**Selected text:**
What is a Living Wage and how is it calculated?
The Living Wage in Ireland is an evidence based wage which is deemed to be the minimum hourly income necessary for a single employee working full-time to meet their basic needs to ensure a minimum acceptable standard of living. It is based on the changes in the minimum cost of living and income taxes where it demonstrates that work should provide adequate income to enable employees to afford a socially acceptable standard of living. In 2020 some of the costs required for this acceptable minimum standard reduced on average by 4%, such as energy, food and household goods. However, this saving was negated by the increase in the rental market of an average of 7.5%. If the cost of renting a home in Ireland had not increased, the Living Wage would have stood at €11.90 and not the current rate of €12.30 per hour. Continued rising rents have increased the Living Wage rate, where rental now accounts for over half of a single person’s minimum living costs in Dublin and over one third outside of the capital.
What is a Living Wage based on?
It is based on needs, not wants or desires and is an average gross salary which provides adequate income to allow employees to afford a socially acceptable standard of living. The Living Wage is evidence based derived from social consensus from consensual Budget Standards research.

**Exercises to complete:**
(a) In the text on Ireland's Living Wage, what hourly rate would the Living Wage have been if rents in Ireland had not increased?
(b) Retype the passage of the text on Ireland's Living Wage that starts at the words "It is based on needs, not" and ends after the words "Budget Standards research.".

**Records shown:**
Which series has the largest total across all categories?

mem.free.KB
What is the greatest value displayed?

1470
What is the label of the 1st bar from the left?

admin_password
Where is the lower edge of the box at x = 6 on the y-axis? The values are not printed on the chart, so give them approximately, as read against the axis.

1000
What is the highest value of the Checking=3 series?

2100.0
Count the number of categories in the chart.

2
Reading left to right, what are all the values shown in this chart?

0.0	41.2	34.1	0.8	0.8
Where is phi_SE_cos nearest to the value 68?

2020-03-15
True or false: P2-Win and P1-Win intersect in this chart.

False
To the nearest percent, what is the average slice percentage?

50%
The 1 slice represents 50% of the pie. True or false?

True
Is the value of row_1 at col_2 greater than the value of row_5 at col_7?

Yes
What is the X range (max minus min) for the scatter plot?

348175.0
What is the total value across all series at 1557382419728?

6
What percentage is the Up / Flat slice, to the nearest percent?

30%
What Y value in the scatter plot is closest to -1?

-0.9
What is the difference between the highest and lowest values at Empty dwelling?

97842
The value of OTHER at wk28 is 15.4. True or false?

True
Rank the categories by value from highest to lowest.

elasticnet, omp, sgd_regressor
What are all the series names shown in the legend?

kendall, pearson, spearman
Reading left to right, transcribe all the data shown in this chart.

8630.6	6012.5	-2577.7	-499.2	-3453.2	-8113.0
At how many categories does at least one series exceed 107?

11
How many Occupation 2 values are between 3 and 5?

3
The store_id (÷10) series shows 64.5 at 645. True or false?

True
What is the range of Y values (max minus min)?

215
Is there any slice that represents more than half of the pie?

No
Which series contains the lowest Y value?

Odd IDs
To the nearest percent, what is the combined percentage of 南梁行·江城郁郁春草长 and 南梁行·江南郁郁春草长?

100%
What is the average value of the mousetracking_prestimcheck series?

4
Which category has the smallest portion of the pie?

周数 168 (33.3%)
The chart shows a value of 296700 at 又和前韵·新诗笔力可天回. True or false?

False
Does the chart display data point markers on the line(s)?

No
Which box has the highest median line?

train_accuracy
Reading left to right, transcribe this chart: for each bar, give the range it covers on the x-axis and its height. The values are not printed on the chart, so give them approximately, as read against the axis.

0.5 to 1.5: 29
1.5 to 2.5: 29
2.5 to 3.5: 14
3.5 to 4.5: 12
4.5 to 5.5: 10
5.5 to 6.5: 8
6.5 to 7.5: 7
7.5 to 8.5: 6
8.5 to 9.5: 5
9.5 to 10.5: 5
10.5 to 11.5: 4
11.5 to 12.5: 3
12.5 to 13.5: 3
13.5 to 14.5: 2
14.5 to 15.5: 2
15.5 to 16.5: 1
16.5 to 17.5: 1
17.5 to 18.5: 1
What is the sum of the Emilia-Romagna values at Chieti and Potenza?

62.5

**Replies:**
(a) €11.90 per hour

(b)
It is based on needs, not wants or desires and is an average gross salary which provides adequate income to allow employees to afford a socially acceptable standard of living. The Living Wage is evidence based derived from social consensus from consensual Budget Standards research.